PHOTO, GRAPHIC AVAILABLE

CAMBRIDGE, Mass.--Imagine looking at a pool of spilled milk. Your 
brain knows that it's milk and not another white substance like 
sugar, or cottage cheese, but how does it know?

MIT researchers and colleagues investigating how the brain interprets 
the appearance of surfaces think they have an answer. They have found 
that the perception of reflectance and gloss are correlated with 
certain statistical properties of the image. These properties could 
be coded by neurons that respond differentially to light and dark 
spots.

The research team, a collaboration between MIT and the NTT 
Communication Science Labs in Japan, reported its findings in the 
April 18 online issue of Nature.

Studying how the brain analyzes surface appearance is not only 
important to understanding the workings of the human brain, but could 
also help scientists develop better visual systems for robots.

————————

(Tasks for this exercise)
1. According to the text about how the brain perceives surfaces, where did the research team report its findings?
2. Rewrite the passage on surface perception, starting at the words "CAMBRIDGE, Mass.--Imagine looking" and ending after "issue of Nature.", and switch "milk" to "paint".

————————

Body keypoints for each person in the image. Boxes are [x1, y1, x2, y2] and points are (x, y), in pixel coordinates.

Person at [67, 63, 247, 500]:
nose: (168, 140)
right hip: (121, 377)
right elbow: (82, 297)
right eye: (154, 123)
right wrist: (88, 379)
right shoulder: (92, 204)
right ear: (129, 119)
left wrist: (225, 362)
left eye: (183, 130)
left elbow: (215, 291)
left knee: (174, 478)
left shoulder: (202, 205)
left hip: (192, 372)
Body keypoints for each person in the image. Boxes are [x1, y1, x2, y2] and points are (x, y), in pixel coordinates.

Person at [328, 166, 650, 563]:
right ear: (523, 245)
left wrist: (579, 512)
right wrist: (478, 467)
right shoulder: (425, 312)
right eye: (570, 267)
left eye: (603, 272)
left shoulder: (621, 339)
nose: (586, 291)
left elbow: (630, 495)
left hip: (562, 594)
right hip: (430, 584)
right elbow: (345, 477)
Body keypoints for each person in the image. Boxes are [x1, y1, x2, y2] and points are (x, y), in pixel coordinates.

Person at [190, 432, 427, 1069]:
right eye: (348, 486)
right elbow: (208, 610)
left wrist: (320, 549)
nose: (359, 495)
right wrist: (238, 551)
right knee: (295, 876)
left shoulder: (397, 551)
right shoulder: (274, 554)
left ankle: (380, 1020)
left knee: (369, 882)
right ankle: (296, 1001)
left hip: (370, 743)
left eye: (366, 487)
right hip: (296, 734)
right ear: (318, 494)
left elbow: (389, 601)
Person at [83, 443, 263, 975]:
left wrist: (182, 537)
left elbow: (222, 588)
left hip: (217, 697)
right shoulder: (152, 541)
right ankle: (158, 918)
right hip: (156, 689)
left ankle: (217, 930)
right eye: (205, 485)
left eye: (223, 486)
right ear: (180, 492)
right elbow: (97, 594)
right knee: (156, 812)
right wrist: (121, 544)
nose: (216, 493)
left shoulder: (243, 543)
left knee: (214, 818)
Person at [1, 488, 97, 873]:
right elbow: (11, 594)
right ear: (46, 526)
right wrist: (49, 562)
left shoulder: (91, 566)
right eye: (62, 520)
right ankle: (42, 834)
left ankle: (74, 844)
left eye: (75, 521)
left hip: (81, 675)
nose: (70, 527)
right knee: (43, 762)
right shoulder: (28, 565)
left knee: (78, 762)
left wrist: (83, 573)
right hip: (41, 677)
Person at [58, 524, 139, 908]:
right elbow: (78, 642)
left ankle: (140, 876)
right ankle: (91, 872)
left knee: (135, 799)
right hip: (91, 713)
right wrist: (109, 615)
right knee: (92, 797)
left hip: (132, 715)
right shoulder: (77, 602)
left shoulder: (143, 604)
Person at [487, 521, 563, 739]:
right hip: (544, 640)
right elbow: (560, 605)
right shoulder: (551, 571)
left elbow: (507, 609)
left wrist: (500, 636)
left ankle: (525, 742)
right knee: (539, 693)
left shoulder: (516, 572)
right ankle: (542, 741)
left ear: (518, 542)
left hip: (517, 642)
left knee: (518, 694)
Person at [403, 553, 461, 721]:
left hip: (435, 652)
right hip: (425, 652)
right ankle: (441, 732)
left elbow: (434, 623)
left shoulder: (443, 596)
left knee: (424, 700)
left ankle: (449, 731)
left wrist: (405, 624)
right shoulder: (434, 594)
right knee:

————————

(Task-by-task solutions)
1. In the April 18 online issue of Nature.

2.
CAMBRIDGE, Mass.--Imagine looking at a pool of spilled paint. Your 
brain knows that it's paint and not another white substance like 
sugar, or cottage cheese, but how does it know?

MIT researchers and colleagues investigating how the brain interprets 
the appearance of surfaces think they have an answer. They have found 
that the perception of reflectance and gloss are correlated with 
certain statistical properties of the image. These properties could 
be coded by neurons that respond differentially to light and dark 
spots.

The research team, a collaboration between MIT and the NTT 
Communication Science Labs in Japan, reported its findings in the 
April 18 online issue of Nature.